Creating A Fake Me From My Emails

Some twitter robot or another got me thinking about Markov Chains the other day (in the text generator sense), and it occurred to me that it shouldn't be too hard to create one which (poorly) simulates me.

Markov chains are basically a set of states and probabilities of moving from one state to another. If you build one out of a body of text, you can map the likelihood of a given set of words following another set of words. The upshot of this is that if you start from a random set of words and follow the map (choosing your next state at each node randomly in proportion to its likelihood from the initial text), you can end up with something that sounds (sort of) like it came from the original body text. It's a popular way to create twitter bots. Markov chains have other, much more practical uses, but I'm not concerned about them today.

I've got 10 years of my emails already sitting in a .csv file; step one was loading them up and discarding all the ones I didn't send. After that, most of the work was cleaning up the data - most of the stuff in the bodies of my emails is actually pretty useless for this purpose. I had to remove all the quotes parts of other people's messages, all the HTML messages (even when cleaned up, they polluted the Markov chain too much), 'Forwarded Message' sections, URLs, and my own signatures.

After passing all the emails through the removeJunk function below, I globbed all the texts together into one giant string and fed it into this Markov generator from Amanda Pickering. With that done, I could just call generate_words() over and over to see what kind of nonsense fake me would spew out.

So here's my final code for taking my emails and creating a fake me, Black Mirror-style:

import pandas as pd
import numpy as np
import re
from markovgenerator import MarkovGenerator

# Read in our email data file
df = pd.read_csv('../bodytext.csv', header = 0)

# Only use mail I sent 
emails = df.query('FromEmail == "[my email]"').copy()

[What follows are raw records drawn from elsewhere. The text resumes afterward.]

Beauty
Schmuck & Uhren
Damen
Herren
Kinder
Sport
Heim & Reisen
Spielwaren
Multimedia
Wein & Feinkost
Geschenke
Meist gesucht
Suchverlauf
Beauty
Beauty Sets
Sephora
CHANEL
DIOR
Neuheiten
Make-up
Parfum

# Blank out any missing body text
emails.Body.fillna(' ', inplace = True)

# Regexes for truncating messages
# If any of these are found, the rest of the message is stuff I didn't write
quoteHeaderRegex = re.compile('On.*?wrote:', re.DOTALL)
originalMessageRegex = re.compile('^\s?\-.*?(Original|Forwarded) Message.*?\-\s?$', re.MULTILINE | re.IGNORECASE)
htmlRegex = re.compile('^\<html\>', re.MULTILINE)
googleReaderRegex = re.compile('^E\.Z\. Hart - Google Reader', re.MULTILINE)

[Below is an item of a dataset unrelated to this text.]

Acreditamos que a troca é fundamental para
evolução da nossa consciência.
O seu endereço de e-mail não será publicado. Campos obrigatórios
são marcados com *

# Other things in emails that aren't relevant
# If these are found, replace them with empty string
fromAndToRegex = re.compile('^(from:|to:|sent:).*?$', re.MULTILINE | re.IGNORECASE)
sigRegex = re.compile('^\-[\-\s]{1,4}E\.Z\.', re.MULTILINE)
dividerRegex = re.compile('\-{3,}')
urlRegex = re.compile('http[s]?://(?:[a-zA-Z]|[0-9]|[$-_@.&+]|[!*\(\),]|(?:%[0-9a-fA-F][0-9a-fA-F]))+')


def markovText(row):
    text = row['Body']

    if(row['Format'] == 'Html'):
        return ''

    return removeJunk(text)

def removeJunk(text):
    text = stripAfter(text, quoteHeaderRegex)
    text = stripAfter(text, originalMessageRegex)
    text = stripAfter(text, googleReaderRegex)
    text = stripAfter(text, htmlRegex)

    text = re.sub(fromAndToRegex, '', text)
    text = re.sub(sigRegex, '', text)
    text = re.sub(dividerRegex, '', text)
    text = re.sub(urlRegex, '', text)

    return text

def stripAfter(text, regex):
    target = regex.search(text)
    if(target):
        return text[:target.start()]
    return text

# Run all the emails through the cleanup function
emails['Markov'] = emails.apply(markovText, axis=1)

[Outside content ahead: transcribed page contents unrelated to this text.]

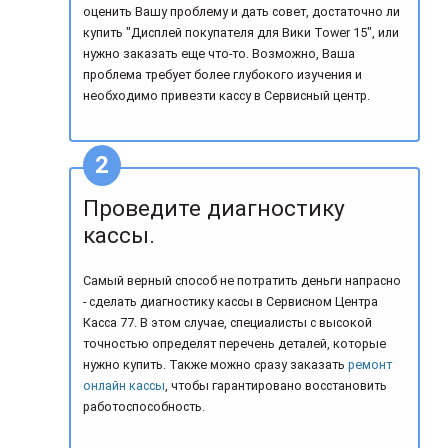
оценить Вашу проблему и дать совет, достаточно ли
купить "Дисплей покупателя для Вики Tower 15", или
нужно заказать еще что-то. Возможно, Ваша
проблема требует более глубокого изучения и
необходимо привезти кассу в Сервисный центр.
Проведите диагностику
кассы.
Самый верный способ не потратить деньги напрасно
- сделать диагностику кассы в Сервисном Центра
Касса 77. В этом случае, специалисты с высокой
точностью определят перечень деталей, которые
нужно купить. Также можно сразу заказать
ремонт
онлайн кассы
, чтобы гарантировано восстановить
работоспособность.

# Concatenate all the emails into one giant input string
input = emails['Markov'][:].str.cat()

markov_gen = MarkovGenerator(input, 200, 3)
markov_gen.generate_words()

And here are a few of my favorite phrases from the results:

"Use cheap rum. Cheap rum is going to get the crab wontons- otherwise I can't guarantee your safety:)"

"And more important than anything else, has been what has kept me employed and made me successful. Anyway, I'm glad you took your flashlight."

"We will begin working on the changes Tory has asked for, and I'll eventually start going full troll without her around:) Okay."

"You're receiving this email because you're rewriting 10,000 lines of code that solved the first two weeks of August while in between leases."

"At this point I'll need jumping and, ideally, that signs be installed? How would I go about making that request? Again, we completely understand if you don't have any SharePoint development experience, just experience as a user in each role just to make sure it was knitting and not crocheting- I don't know football that well, but any of them, they might actually turn into assets , though."

Have fun creating your own email doppelgängers, but remember - cheap rum is going to get the crab wontons. I can't guarantee your safety.